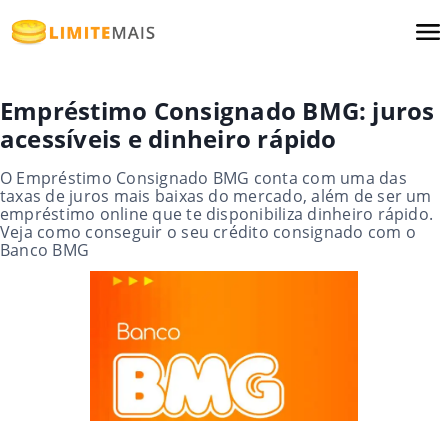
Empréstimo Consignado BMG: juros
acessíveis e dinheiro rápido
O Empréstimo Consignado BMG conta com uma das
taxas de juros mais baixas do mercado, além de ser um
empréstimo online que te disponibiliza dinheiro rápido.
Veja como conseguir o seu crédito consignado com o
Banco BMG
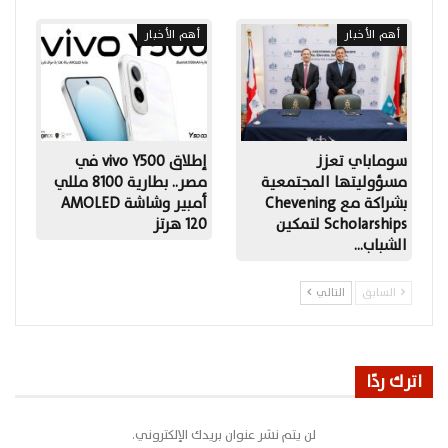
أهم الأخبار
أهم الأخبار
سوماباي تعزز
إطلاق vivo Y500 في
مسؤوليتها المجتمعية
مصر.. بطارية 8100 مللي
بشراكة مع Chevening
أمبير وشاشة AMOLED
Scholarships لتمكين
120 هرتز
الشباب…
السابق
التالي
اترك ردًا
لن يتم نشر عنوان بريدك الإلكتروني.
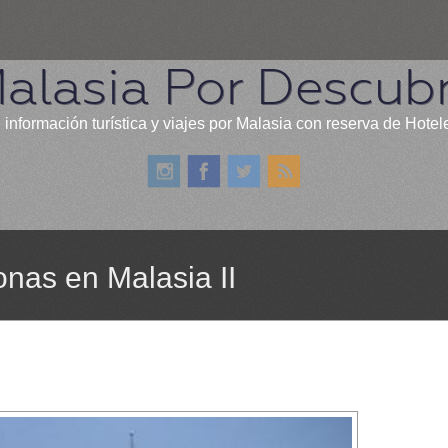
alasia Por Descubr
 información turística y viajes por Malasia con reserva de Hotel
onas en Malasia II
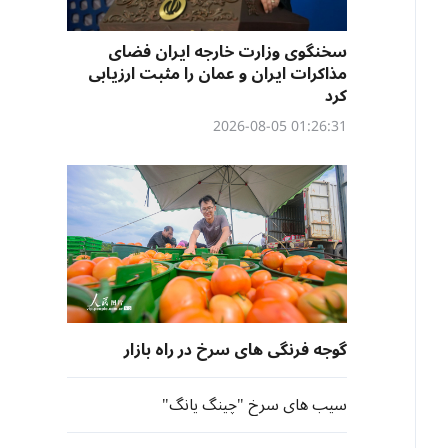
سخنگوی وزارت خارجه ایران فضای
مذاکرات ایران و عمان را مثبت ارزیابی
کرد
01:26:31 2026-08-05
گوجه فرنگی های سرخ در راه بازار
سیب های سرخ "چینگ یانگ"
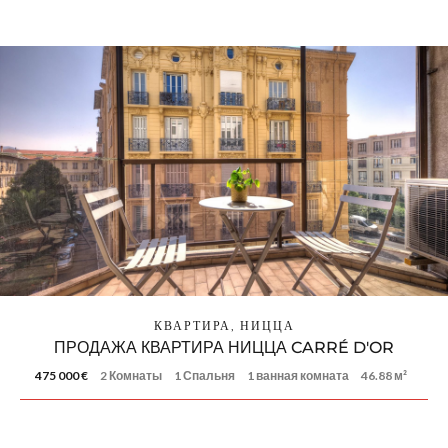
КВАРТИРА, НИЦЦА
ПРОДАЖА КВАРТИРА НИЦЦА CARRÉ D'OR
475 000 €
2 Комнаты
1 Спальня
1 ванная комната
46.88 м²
---
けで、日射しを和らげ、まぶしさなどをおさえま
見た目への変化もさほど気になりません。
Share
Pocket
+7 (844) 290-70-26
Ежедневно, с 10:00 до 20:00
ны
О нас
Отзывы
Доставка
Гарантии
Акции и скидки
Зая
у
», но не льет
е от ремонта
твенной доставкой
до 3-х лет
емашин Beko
---
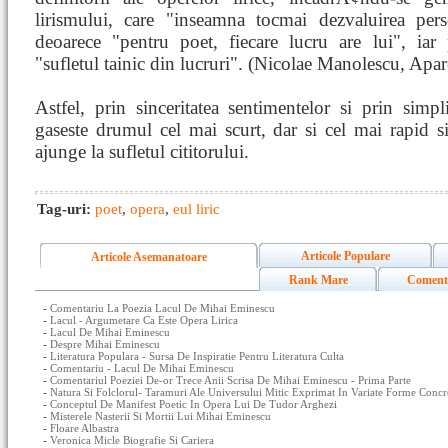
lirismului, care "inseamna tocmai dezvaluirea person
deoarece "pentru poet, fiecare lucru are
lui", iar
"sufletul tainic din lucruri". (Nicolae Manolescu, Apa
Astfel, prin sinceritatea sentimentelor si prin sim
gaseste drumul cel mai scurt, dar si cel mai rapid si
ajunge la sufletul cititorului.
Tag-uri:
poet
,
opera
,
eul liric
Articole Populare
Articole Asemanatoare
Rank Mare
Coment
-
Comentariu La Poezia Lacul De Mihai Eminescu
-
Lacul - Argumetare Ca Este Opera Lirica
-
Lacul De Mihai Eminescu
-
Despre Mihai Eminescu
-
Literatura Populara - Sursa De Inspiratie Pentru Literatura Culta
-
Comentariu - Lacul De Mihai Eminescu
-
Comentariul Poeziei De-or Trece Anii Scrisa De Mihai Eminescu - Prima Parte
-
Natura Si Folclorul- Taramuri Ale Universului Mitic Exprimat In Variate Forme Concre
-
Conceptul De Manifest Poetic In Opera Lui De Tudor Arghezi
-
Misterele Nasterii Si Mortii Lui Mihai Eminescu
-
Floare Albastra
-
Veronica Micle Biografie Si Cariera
---
**PROBLEM DETAILS:** I'd like the number of lines above that contain the word "sufletul", and nothing besides that number.

**SOLUTION:** 2